**Instructions for the task:**
Your answer must be an exact copy of the records, with no pictures included.
=== Provided data ===
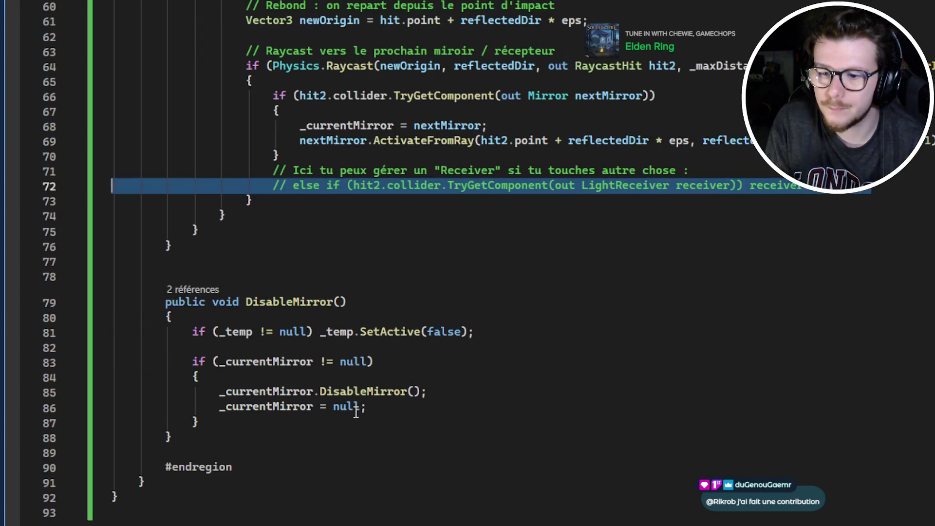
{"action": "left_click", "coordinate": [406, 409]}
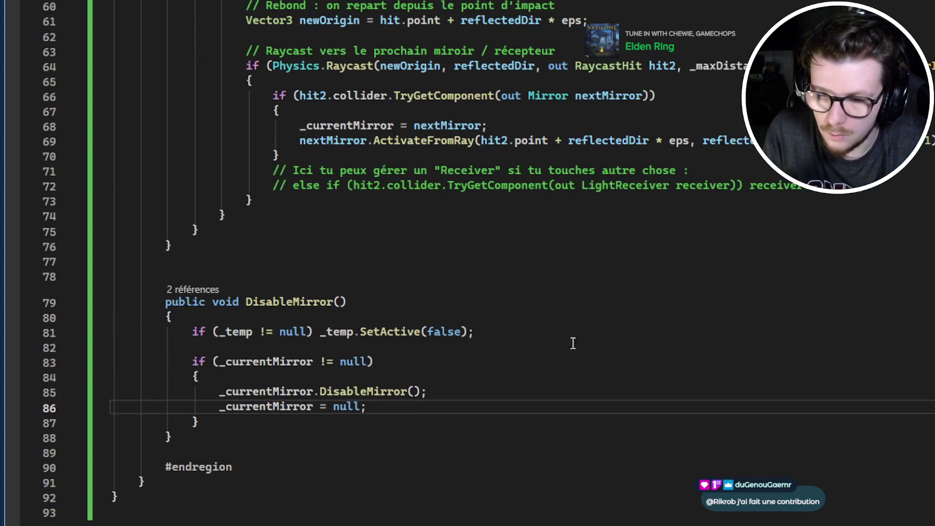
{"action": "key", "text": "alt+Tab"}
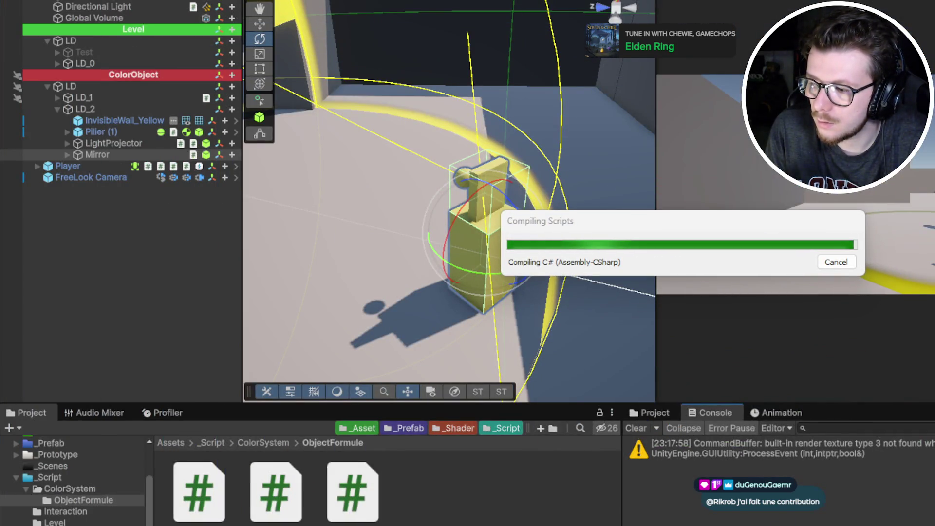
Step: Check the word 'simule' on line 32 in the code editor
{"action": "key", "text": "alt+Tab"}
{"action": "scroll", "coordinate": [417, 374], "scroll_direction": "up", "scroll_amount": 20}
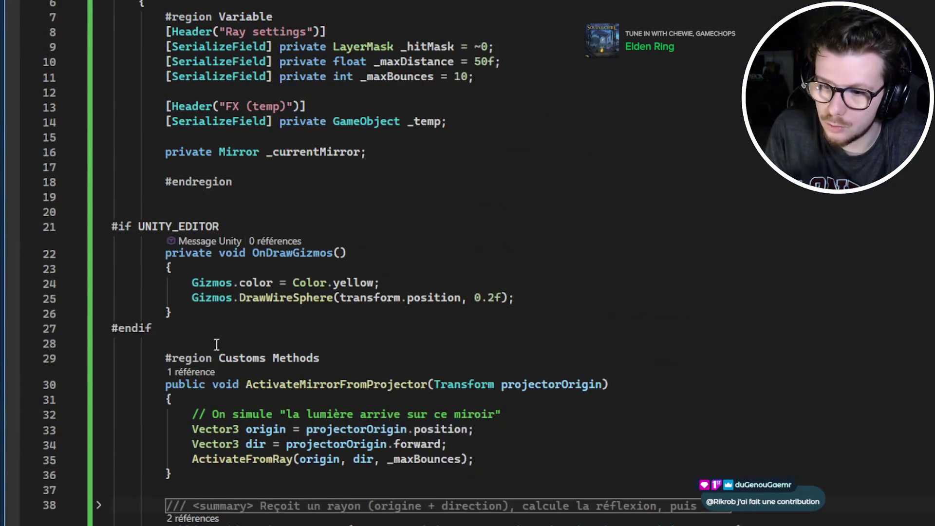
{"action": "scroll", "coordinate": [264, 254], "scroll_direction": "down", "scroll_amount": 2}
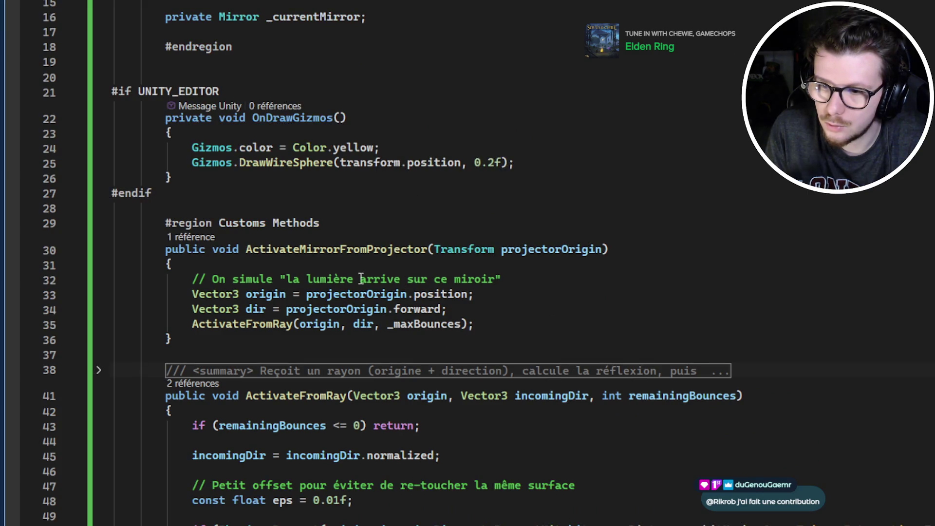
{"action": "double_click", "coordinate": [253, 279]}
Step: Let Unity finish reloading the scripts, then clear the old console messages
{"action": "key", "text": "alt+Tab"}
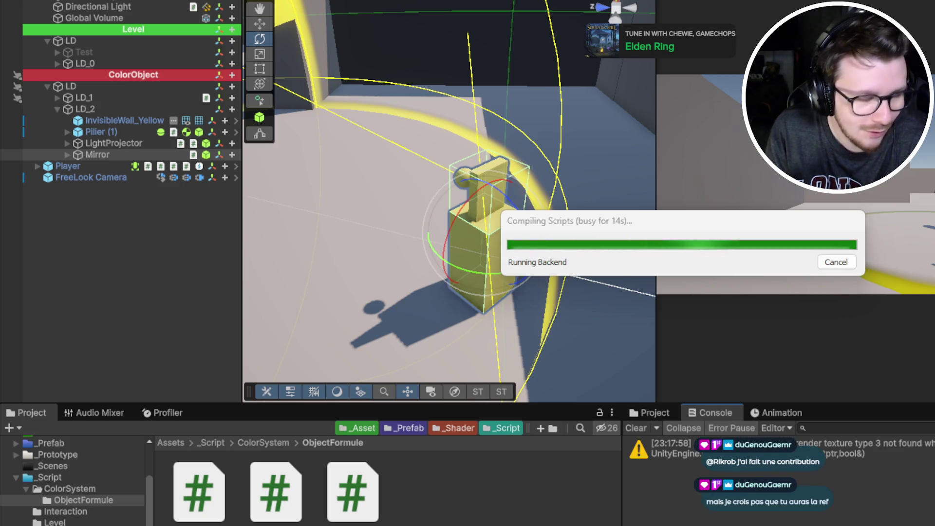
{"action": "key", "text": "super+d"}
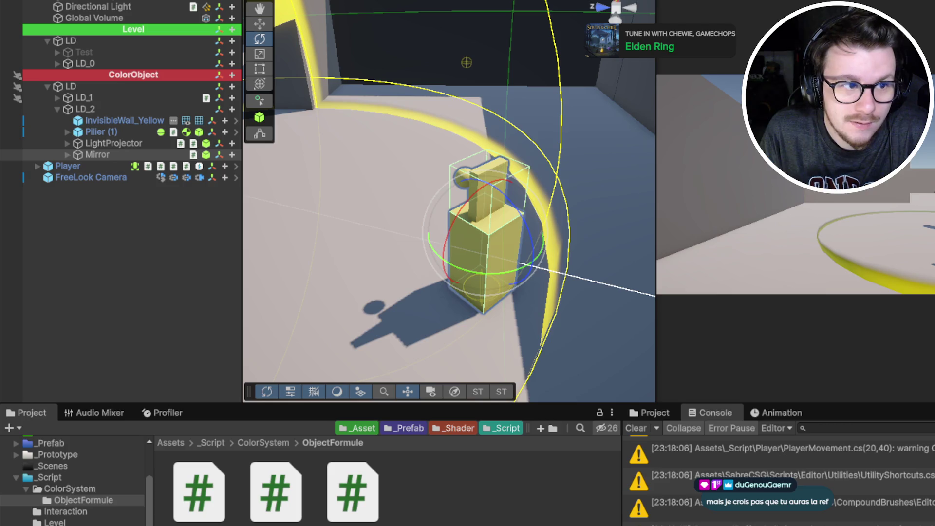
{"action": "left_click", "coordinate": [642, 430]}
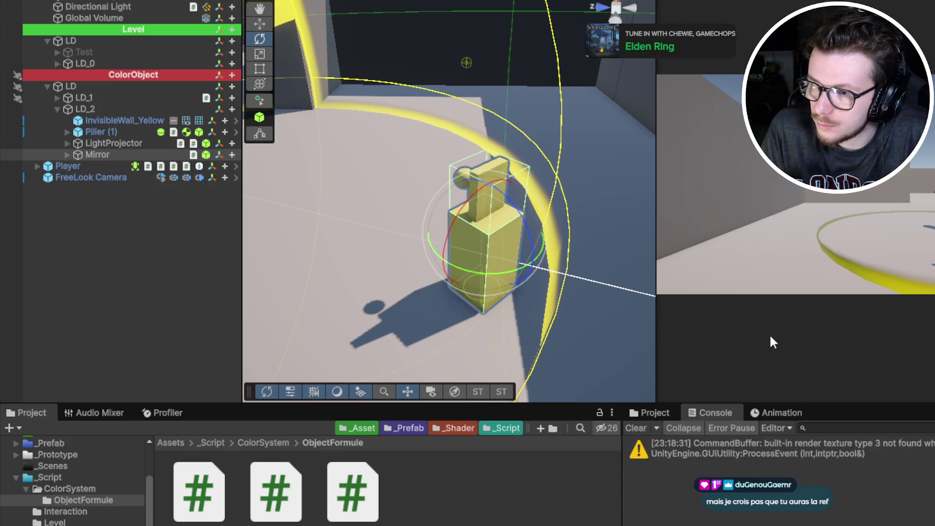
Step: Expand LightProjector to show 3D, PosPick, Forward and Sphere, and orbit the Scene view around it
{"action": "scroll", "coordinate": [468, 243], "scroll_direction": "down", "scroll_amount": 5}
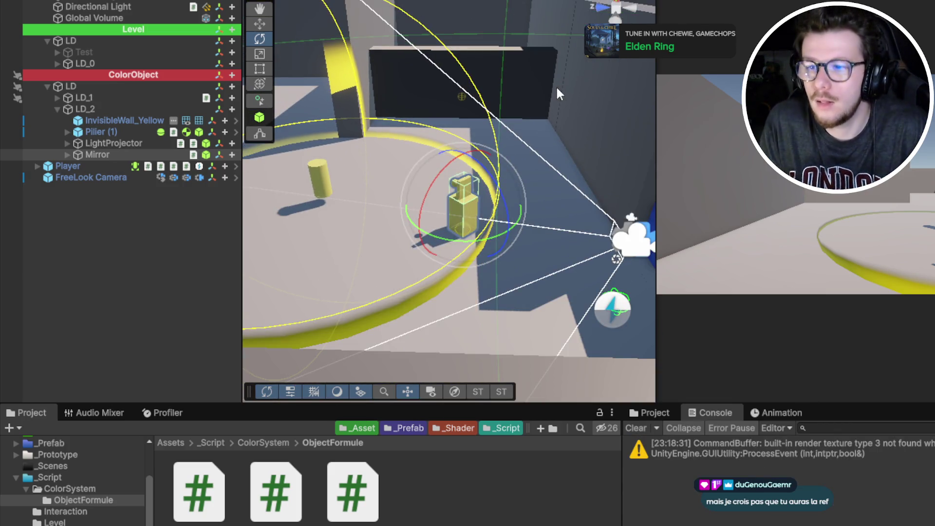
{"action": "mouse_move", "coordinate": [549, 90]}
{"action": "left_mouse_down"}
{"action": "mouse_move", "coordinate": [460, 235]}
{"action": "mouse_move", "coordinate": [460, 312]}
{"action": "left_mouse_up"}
===
**Answer space:**
{"action": "left_click", "coordinate": [406, 409]}
{"action": "key", "text": "alt+Tab"}
Step: Check the word 'simule' on line 32 in the code editor
{"action": "key", "text": "alt+Tab"}
{"action": "scroll", "coordinate": [417, 374], "scroll_direction": "up", "scroll_amount": 20}
{"action": "scroll", "coordinate": [264, 254], "scroll_direction": "down", "scroll_amount": 2}
{"action": "double_click", "coordinate": [253, 279]}
Step: Let Unity finish reloading the scripts, then clear the old console messages
{"action": "key", "text": "alt+Tab"}
{"action": "key", "text": "super+d"}
{"action": "left_click", "coordinate": [642, 430]}
Step: Expand LightProjector to show 3D, PosPick, Forward and Sphere, and orbit the Scene view around it
{"action": "scroll", "coordinate": [468, 243], "scroll_direction": "down", "scroll_amount": 5}
{"action": "mouse_move", "coordinate": [549, 90]}
{"action": "left_mouse_down"}
{"action": "mouse_move", "coordinate": [460, 235]}
{"action": "mouse_move", "coordinate": [460, 312]}
{"action": "left_mouse_up"}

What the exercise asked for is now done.